Mah has just returned from the Malaysia-European Union (EU) Oil Palm Negotiation Mission to address the EU’s ban on Malaysia’s palm oil.
To date, Malaysia has received support from leading EU countries including Spain, France, Sweden, the UK and the Netherlands over its stand in opposing any discriminatory measures against palm oil.
In response to the anti-palm oil campaign, Mah also said MPIC has undertaken concerted efforts through various platforms including the Palm Oil War Room (POWR), led by MPIC secretary general Datuk K Yogeesvaran.

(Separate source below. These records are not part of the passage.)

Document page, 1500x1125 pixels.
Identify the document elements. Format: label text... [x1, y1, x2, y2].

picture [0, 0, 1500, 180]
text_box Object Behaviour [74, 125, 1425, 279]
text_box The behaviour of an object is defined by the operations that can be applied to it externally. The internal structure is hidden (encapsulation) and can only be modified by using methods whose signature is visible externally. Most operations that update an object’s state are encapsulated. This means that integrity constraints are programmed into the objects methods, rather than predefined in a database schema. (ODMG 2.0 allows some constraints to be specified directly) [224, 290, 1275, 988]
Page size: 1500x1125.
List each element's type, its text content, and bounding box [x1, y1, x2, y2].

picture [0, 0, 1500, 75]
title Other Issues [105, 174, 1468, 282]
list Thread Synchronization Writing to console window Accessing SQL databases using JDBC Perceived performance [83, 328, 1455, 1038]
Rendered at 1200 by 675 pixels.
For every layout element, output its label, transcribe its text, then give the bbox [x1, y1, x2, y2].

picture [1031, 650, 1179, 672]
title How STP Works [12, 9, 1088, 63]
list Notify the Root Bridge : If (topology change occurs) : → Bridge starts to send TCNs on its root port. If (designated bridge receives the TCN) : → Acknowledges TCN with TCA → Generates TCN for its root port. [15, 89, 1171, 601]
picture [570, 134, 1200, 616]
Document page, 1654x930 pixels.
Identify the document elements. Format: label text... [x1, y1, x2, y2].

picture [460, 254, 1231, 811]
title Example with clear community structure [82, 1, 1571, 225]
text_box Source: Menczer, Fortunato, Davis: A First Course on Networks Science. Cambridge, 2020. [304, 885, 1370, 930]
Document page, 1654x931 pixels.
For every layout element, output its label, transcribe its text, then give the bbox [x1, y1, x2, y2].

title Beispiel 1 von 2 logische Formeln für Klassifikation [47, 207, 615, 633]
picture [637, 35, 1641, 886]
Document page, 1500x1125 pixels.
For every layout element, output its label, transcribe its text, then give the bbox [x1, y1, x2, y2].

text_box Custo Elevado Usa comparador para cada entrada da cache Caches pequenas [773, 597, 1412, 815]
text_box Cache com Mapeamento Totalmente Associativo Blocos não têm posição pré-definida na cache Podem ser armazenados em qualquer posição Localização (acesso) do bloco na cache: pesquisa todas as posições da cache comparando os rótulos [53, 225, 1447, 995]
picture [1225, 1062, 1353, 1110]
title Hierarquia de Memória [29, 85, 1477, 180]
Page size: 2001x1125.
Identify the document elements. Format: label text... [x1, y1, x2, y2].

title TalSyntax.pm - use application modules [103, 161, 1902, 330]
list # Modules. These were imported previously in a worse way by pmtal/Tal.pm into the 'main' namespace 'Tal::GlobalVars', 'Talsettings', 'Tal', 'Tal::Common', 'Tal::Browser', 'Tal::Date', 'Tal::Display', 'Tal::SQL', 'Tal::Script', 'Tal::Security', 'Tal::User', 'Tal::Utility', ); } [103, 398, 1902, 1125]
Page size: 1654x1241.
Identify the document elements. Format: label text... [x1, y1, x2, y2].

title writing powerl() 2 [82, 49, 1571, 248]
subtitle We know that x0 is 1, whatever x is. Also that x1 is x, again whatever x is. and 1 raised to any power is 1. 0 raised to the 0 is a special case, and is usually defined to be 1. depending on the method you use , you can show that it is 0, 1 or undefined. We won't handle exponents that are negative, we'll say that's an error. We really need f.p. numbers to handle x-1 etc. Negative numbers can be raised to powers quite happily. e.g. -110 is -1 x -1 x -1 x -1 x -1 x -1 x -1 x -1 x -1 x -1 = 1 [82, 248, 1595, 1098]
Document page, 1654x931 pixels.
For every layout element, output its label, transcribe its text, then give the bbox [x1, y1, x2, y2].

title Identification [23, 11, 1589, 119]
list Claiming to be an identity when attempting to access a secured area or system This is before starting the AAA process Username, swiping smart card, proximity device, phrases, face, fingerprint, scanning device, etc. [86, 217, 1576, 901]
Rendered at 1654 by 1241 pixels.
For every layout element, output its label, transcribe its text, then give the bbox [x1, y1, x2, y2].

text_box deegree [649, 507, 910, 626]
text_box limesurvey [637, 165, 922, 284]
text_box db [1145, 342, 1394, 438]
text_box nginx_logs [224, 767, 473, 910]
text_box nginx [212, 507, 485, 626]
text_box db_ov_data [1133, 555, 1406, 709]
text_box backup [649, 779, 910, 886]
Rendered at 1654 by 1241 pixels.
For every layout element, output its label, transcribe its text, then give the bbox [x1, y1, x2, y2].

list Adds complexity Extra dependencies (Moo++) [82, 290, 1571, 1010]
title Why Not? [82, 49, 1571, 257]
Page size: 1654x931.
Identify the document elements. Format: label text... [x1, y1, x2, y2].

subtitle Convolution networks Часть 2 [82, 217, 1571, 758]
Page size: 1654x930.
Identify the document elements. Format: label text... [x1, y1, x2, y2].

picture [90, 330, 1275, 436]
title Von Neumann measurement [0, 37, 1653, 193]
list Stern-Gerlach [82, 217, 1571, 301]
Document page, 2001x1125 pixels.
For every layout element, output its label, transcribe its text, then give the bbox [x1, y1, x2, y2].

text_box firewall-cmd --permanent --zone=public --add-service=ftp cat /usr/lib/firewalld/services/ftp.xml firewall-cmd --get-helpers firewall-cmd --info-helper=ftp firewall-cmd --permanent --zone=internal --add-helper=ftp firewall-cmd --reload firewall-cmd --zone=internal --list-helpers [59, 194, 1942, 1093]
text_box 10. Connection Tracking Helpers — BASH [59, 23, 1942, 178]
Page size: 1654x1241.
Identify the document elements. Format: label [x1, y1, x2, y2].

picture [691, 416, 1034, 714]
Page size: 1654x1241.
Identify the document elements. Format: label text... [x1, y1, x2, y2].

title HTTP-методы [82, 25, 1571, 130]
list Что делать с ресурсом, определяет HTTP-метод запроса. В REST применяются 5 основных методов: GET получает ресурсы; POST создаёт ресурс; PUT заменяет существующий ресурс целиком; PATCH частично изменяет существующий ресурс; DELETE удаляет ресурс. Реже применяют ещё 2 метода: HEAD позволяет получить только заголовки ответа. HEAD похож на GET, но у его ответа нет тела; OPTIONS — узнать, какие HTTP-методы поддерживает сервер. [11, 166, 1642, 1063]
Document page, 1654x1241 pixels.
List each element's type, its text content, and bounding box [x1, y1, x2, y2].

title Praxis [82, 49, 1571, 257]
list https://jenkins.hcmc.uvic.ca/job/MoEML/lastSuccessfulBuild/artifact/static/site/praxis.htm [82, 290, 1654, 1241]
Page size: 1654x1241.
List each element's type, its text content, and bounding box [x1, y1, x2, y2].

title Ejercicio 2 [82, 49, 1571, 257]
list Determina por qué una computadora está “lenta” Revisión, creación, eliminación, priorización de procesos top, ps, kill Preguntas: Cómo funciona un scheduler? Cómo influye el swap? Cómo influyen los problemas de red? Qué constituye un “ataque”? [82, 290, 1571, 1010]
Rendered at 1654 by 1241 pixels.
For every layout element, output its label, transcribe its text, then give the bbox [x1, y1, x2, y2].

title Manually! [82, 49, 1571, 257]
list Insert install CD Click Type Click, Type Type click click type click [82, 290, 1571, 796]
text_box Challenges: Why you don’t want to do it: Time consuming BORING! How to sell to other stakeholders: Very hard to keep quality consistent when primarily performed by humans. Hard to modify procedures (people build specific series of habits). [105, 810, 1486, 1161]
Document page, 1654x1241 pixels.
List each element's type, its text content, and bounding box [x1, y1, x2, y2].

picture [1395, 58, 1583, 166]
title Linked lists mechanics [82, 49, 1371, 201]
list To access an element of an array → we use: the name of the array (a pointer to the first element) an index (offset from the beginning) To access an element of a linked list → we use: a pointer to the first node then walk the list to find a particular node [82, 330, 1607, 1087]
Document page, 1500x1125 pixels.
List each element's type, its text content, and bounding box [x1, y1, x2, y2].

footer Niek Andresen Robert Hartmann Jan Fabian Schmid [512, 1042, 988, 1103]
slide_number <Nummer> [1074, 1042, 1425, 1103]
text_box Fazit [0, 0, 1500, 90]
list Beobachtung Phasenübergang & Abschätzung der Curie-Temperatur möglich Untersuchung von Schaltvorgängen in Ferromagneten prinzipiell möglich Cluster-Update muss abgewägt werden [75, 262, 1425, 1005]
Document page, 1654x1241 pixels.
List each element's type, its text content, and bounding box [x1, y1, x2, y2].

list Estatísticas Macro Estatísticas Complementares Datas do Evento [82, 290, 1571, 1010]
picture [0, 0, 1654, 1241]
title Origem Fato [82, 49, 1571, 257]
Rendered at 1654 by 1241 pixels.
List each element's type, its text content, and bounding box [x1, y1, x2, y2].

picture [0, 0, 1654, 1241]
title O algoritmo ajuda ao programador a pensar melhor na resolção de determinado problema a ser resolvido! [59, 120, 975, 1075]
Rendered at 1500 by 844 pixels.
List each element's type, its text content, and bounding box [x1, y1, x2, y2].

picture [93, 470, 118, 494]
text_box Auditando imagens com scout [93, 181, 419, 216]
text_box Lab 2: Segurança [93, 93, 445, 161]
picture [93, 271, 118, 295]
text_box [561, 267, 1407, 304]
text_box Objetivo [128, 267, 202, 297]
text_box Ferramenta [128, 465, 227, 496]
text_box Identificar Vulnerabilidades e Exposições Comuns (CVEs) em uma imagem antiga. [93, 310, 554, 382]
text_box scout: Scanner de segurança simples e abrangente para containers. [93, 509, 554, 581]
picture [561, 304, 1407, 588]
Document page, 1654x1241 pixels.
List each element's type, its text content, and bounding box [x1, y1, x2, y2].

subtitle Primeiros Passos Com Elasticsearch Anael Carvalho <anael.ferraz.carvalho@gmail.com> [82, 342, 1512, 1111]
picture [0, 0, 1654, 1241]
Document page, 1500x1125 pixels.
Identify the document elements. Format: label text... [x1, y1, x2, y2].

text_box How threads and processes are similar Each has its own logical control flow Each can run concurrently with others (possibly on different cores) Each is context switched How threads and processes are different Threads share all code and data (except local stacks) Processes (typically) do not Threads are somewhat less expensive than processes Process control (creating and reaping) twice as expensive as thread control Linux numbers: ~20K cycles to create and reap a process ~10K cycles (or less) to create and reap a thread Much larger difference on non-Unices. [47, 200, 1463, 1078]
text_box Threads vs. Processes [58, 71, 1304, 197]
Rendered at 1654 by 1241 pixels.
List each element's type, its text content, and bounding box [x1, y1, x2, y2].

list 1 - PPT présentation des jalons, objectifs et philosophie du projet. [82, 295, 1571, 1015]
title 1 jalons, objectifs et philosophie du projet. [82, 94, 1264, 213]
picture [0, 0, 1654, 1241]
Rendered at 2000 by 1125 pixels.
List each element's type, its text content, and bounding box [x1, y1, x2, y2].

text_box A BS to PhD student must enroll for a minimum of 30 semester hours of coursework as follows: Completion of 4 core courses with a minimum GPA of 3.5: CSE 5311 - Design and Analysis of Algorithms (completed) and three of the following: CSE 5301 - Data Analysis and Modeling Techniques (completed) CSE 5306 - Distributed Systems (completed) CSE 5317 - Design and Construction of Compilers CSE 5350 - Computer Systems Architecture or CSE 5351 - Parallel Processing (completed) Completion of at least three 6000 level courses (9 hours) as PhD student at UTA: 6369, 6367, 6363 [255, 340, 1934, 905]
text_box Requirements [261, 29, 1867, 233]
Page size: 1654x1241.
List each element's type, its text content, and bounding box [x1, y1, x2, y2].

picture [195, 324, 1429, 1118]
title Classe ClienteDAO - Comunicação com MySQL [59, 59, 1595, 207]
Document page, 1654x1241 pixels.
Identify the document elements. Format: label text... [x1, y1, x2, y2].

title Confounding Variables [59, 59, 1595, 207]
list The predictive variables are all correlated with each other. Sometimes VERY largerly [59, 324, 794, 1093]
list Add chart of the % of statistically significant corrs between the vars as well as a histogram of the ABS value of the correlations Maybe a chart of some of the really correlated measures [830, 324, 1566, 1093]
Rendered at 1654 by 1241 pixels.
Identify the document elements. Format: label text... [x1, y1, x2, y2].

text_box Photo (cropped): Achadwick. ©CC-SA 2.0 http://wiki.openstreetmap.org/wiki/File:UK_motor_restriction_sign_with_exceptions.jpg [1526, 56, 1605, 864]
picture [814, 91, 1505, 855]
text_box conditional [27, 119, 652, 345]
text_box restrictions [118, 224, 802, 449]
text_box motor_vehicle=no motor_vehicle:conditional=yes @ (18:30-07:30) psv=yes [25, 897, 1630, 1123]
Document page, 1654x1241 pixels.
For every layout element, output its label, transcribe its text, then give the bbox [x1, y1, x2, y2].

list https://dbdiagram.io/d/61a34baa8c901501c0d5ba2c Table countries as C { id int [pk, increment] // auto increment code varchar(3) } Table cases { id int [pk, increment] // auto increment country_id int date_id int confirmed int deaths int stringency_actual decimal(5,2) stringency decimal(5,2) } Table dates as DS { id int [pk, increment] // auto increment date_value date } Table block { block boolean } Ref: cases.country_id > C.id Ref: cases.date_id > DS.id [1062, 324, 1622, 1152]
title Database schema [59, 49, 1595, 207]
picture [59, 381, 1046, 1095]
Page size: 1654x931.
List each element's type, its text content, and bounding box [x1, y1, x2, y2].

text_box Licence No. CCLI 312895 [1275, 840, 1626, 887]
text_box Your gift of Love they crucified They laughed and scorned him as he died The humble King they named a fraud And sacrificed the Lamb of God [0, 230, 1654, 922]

POWR monitors and takes immediate and appropriate actions with the cooperation of related ministries including the Foreign Affairs Ministry, International Trade and Industry Ministry, Natural Resources and Environment Ministry, as well as the private sector and smallholder associations.
Meanwhile, Bursa Malaysia Bhd introduced new enhancements to further strengthen the CPO futures contract (FCPO) effective Feb 26 in conjunction with the opening of POC2018.
The enhancements include increase in position limits for the FCPO market to allow traders to increase their exposures without the need to seek additional exemptions, revision of trading hours to give traders an additional 30 minutes for trading and hedging activities, and extension of trading tenure to give traders more flexibility to hedge their palm oil exposure.
It also includes traceability document requirements which require sellers to provide traceability documents in order to facilitate the easier tracking of the origins of CPO up to the palm oil mill.
Mah also encourages companies to consider managing their palm oil price risk by hedging using FCPO.
As the most liquid futures contract for the pricing of CPO, FCPO becomes the global benchmark for not only palm oil, but also other edible oils.
Mah added that FCPO recorded trading activities of almost 300 million metric tonnes last year, lending credence to the depth of its liquidity.